Penyerahan sertifikat HKI tersebut dilakukan langsung oleh Kepala Kantor Wilayah Kementerian Hukum Jawa Timur, Haris Sukamto pada Selasa (13/1) didampingi Kepala Divisi Pelayanan Hukum Raden Fadjar Widjanarko serta Kepala Badan Riset dan Inovasi Daerah (BRIDA) Kabupaten Kediri, Agus Sugiarto.
Kepala Kanwil Kemenkumham Jawa Timur, Haris Sukamto, mengatakan bahwa sertifikat HKI atas patung macan putih ini merupakan bentuk perlindungan terhadap ide, gagasan, dan karya anak bangsa yang lahir dari Desa Balongjeruk.
“Semoga dengan adanya sertifikat ini bisa memberikan dampak ekonomi bagi Desa Balongjeruk,” ujarnya.
Haris menambahkan, pemberian sertifikat HKI ini juga menjadi wujud kehadiran negara dalam melindungi hak cipta dan karya masyarakat, khususnya warga pembuat patung macan putih. Ia berharap patung tersebut semakin menguatkan identitas Desa Balongjeruk.
“Ke depan bisa dikomersialisasikan, memberikan dampak ekonomi bagi masyarakat. Ini sudah luar biasa, viralnya juga luar biasa, dan saya yakin telah memberikan dampak positif bagi warga Balongjeruk,” imbuhnya.
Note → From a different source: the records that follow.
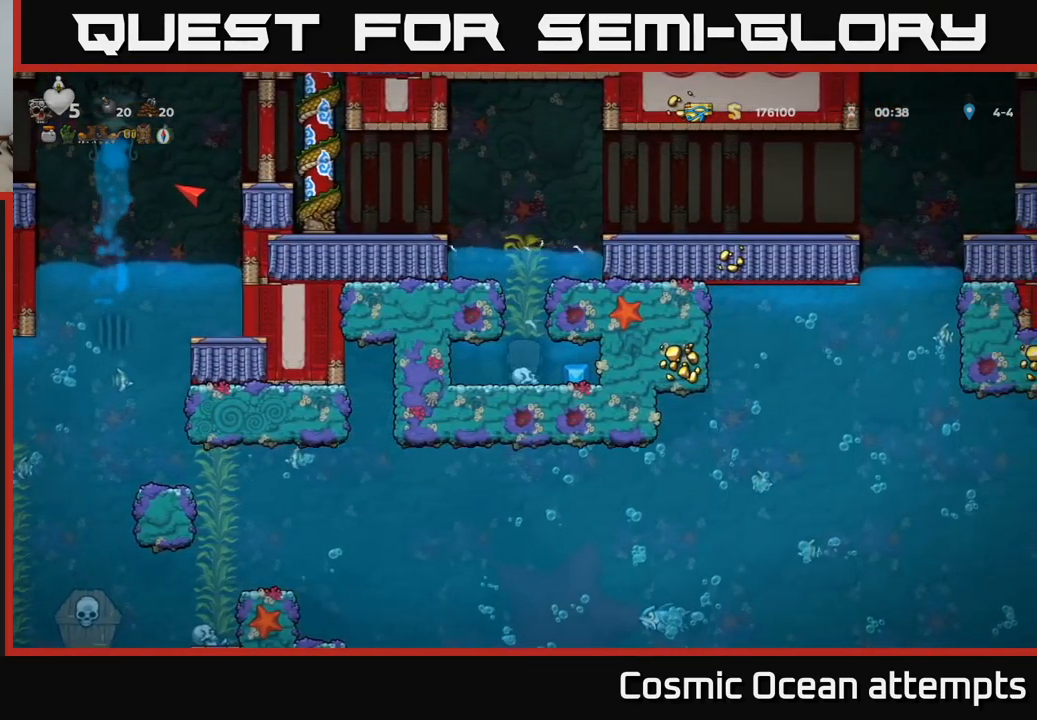
{"buttons": [], "left_stick": "center", "right_stick": "center", "events": []}
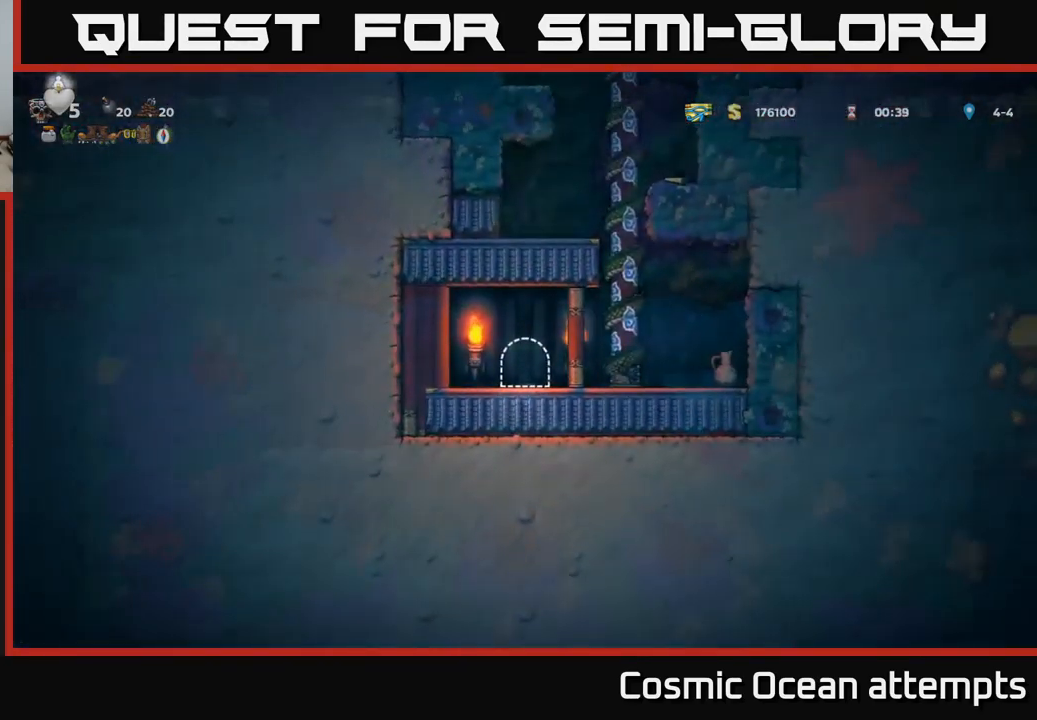
{"buttons": [], "left_stick": "center", "right_stick": "center", "events": [[234, "DPAD_RIGHT", "down"], [484, "DPAD_RIGHT", "up"]]}
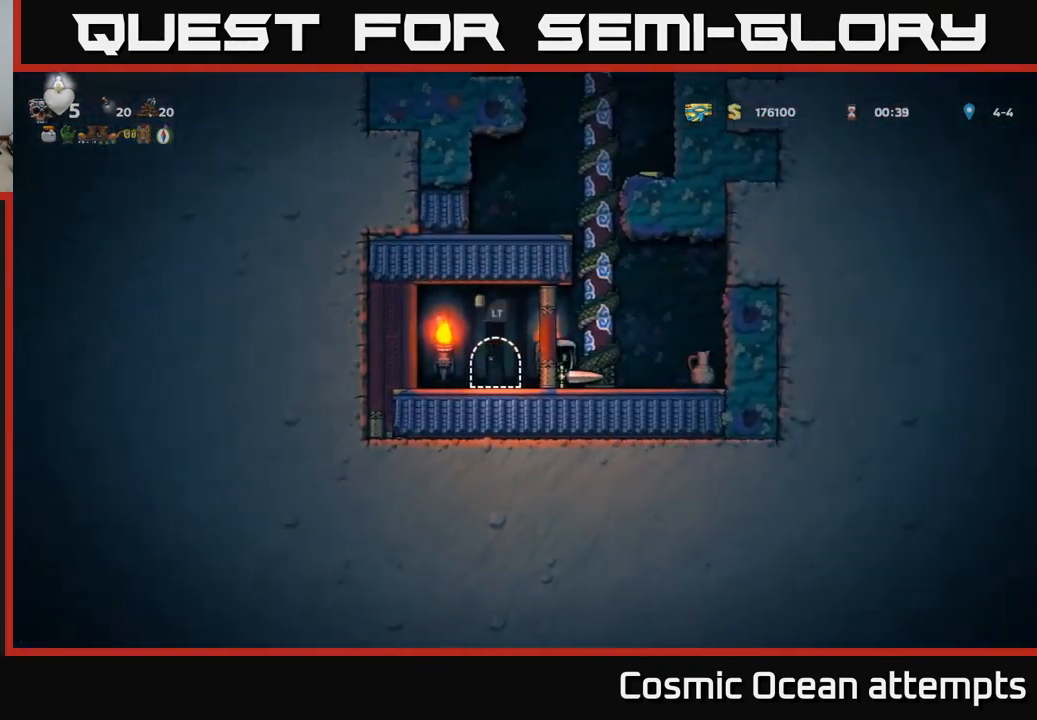
{"buttons": ["DPAD_LEFT"], "left_stick": "center", "right_stick": "center", "events": [[67, "DPAD_RIGHT", "down"], [284, "DPAD_RIGHT", "up"], [467, "DPAD_LEFT", "down"]]}
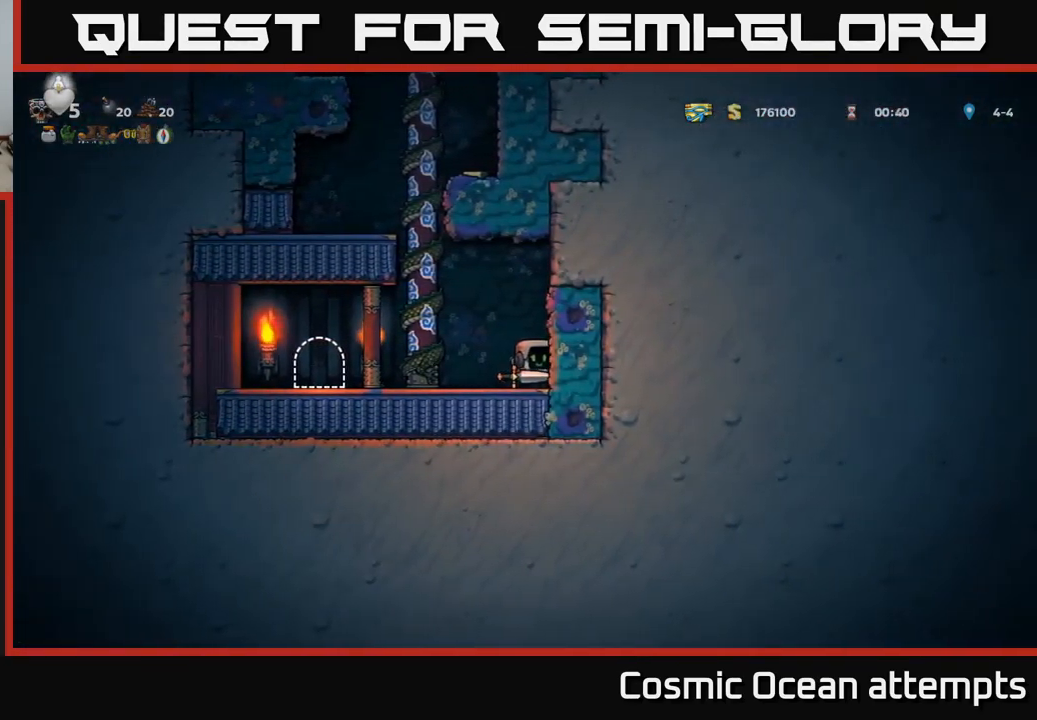
{"buttons": [], "left_stick": "center", "right_stick": "center", "events": [[50, "A", "down"], [134, "A", "up"], [184, "DPAD_LEFT", "up"]]}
Sementara itu, Kepala BRIDA Kabupaten Kediri, Agus Sugiarto, menyampaikan bahwa fasilitasi HKI atas seni patung macan putih merupakan bentuk dukungan Pemerintah Kabupaten Kediri terhadap program Kanwil Kemenkumham Jawa Timur dalam membangun ekosistem ekonomi berbasis kekayaan intelektual.
“Fasilitasi HKI ini bertujuan memunculkan ekosistem ekonomi kekayaan intelektual serta sebagai wujud perlindungan hukum atas karya seni dan budaya masyarakat desa di Kabupaten Kediri,” jelasnya.
Kepala Desa Balongjeruk, Safi’i, mengatakan bahwa terkait pengelolaan royalti dari hak cipta tersebut, pihaknya masih akan melakukan musyawarah antara pemerintah desa dan masyarakat.
“Nanti kami akan membentuk tim jika ada pihak yang memanfaatkan gambar, bentuk, atau hal lain yang berkaitan dengan macan putih. Intinya kami tidak ingin memberatkan siapa pun,” terangnya.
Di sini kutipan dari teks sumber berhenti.